La firma del Pacto Ético Electoral, en el contexto peruano, obliga a una lectura política más exigente. Solo 29 de las 38 organizaciones políticas inscritas decidieron suscribirlo.
Entre los firmantes figuran partidos que en procesos anteriores asumieron compromisos similares y luego actuaron en abierta contradicción con ellos, desconociendo resultados electorales. El problema, por tanto, no es solo quién firma, sino qué significa hoy la ética en la práctica política.
En ese sentido, vale la pena destacar que la ética democrática no surge en abstracto. Max Weber formuló su reflexión en 1919, en una Alemania derrotada tras la Primera Guerra Mundial y al borde del colapso institucional. Advertía que actuar únicamente desde principios absolutos, sin considerar las consecuencias sobre el orden político, podía destruir la democracia desde dentro. Para Weber, la eticidad política no es solo pureza, sino autocontención frente al daño que puede causarse a la comunidad.

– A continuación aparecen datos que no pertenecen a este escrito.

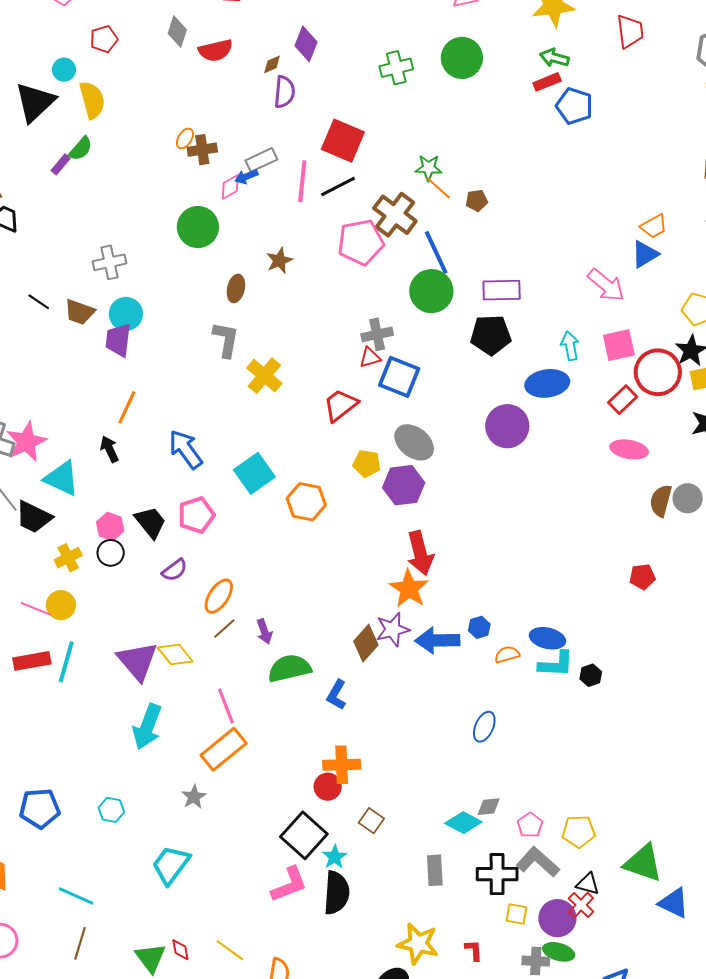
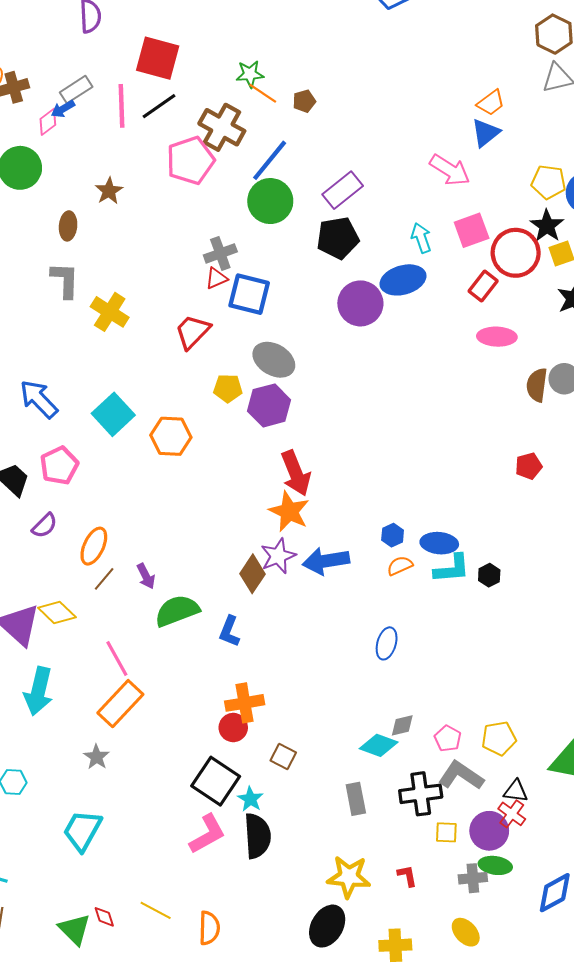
blue line: (436, 252) -> (270, 160), turned 72
purple rectangle: (502, 290) -> (343, 190), turned -30
purple circle: (507, 426) -> (360, 303), moved
blue hexagon: (479, 627) -> (393, 535), moved

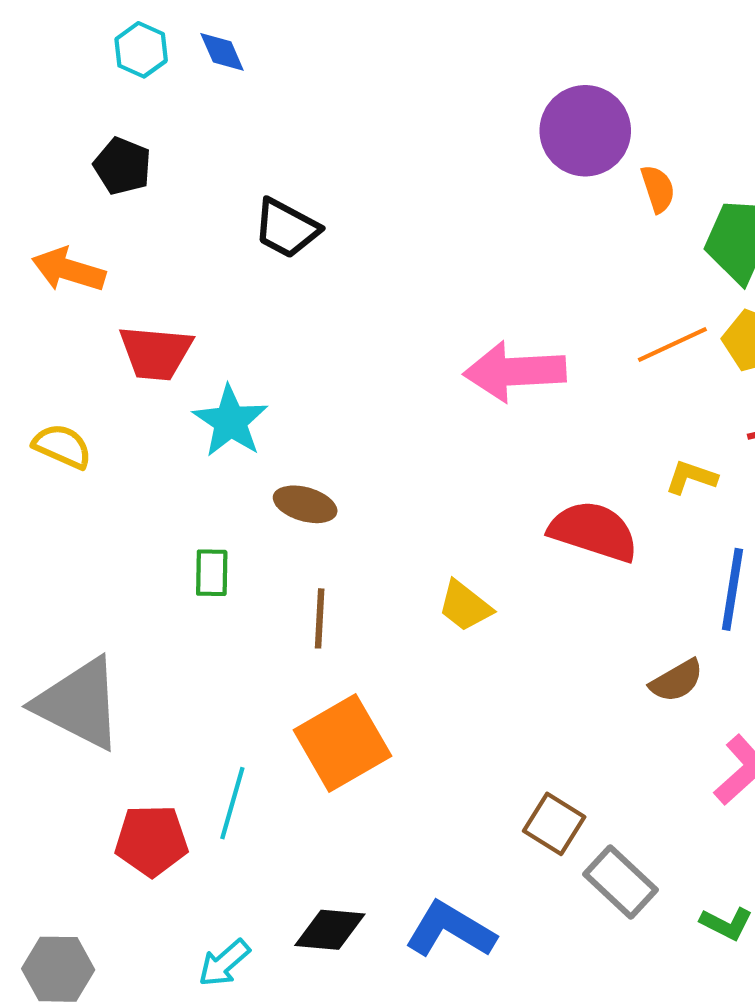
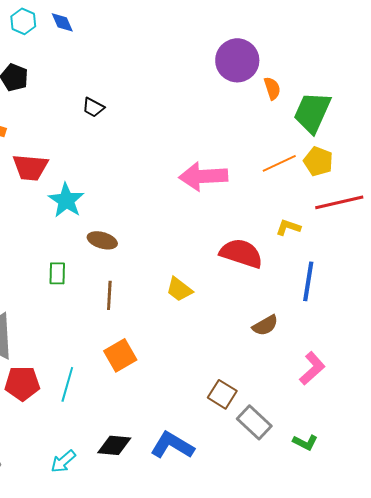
black trapezoid: (286, 228) -> (93, 107), size x0.7
brown semicircle: (677, 681) -> (265, 325), moved
orange square: (342, 743) -> (120, 355), size x0.7
red pentagon: (151, 841) -> (22, 383), moved

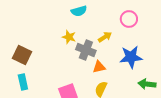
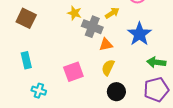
brown square: (22, 55) -> (26, 18), moved
blue star: (131, 57) -> (139, 34), turned -30

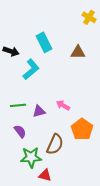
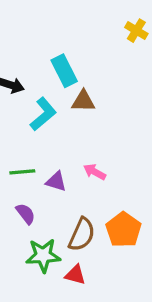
brown triangle: (78, 52) -> (83, 101), moved
purple triangle: (39, 111) -> (56, 182), turned 32
orange pentagon: (82, 129) -> (124, 230), moved
red triangle: (45, 175) -> (75, 275), moved

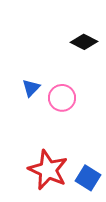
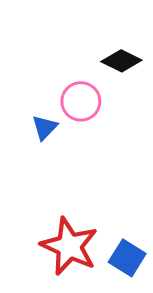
pink circle: (62, 98) -> (81, 101), moved

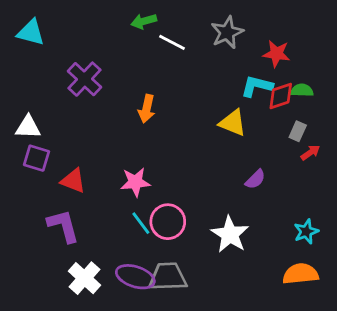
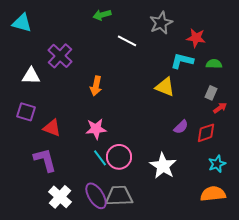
white line: (172, 42) -> (127, 41), moved
red diamond: (281, 96) -> (206, 133), moved
orange arrow: (147, 109) -> (96, 86), moved
white triangle: (28, 127) -> (31, 76), moved
purple ellipse: (135, 277) -> (96, 196), turned 40

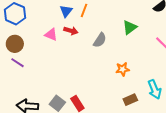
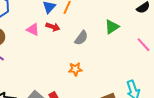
orange star: (123, 69) -> (75, 69), moved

Norberto Bobbio elaboró su pensamiento entre las décadas de 1940 y 1980, marcado por la experiencia del fascismo italiano y la reconstrucción democrática de la posguerra. Su énfasis estuvo en las reglas del juego: aceptar al adversario, respetar el procedimiento y reconocer el resultado electoral. Para Bobbio, estas no eran simples formalidades jurídicas, sino principios éticos mínimos sin los cuales la democracia es imposible, incluso si conserva elecciones periódicas.
Jürgen Habermas, desde la Alemania de posguerra, desarrolló su ética del discurso como respuesta a la herencia del nazismo y a la ruptura entre política y verdad. Sostuvo que la legitimidad democrática surge de un espacio público deliberativo basado en la veracidad, la reciprocidad y el reconocimiento del otro. En otras palabras, la desinformación y la deslegitimación del proceso electoral no son, desde esta perspectiva, simples estrategias políticas, sino quiebres éticos que lesionan a la ciudadanía como sujeto democrático.
Estos enfoques, nacidos de crisis históricas profundas, convergen en una misma advertencia: los pactos pueden existir sin eticidad real. Se firman documentos, pero no se internalizan límites. Por eso, el Pacto Ético Electoral no puede reducirse a un acuerdo entre partidos, menos aún cuando su adhesión es parcial y su historial contradictorio.
Su sentido más profundo debería ser convertir la ética democrática en una expectativa ciudadana. Sin ese anclaje cívico fundamental, los pactos seguirán siendo gestos formales. Porque, como enseña la historia que dio origen a la teoría democrática, sin eticidad compartida por una sociedad no hay procedimiento que sostenga la democracia.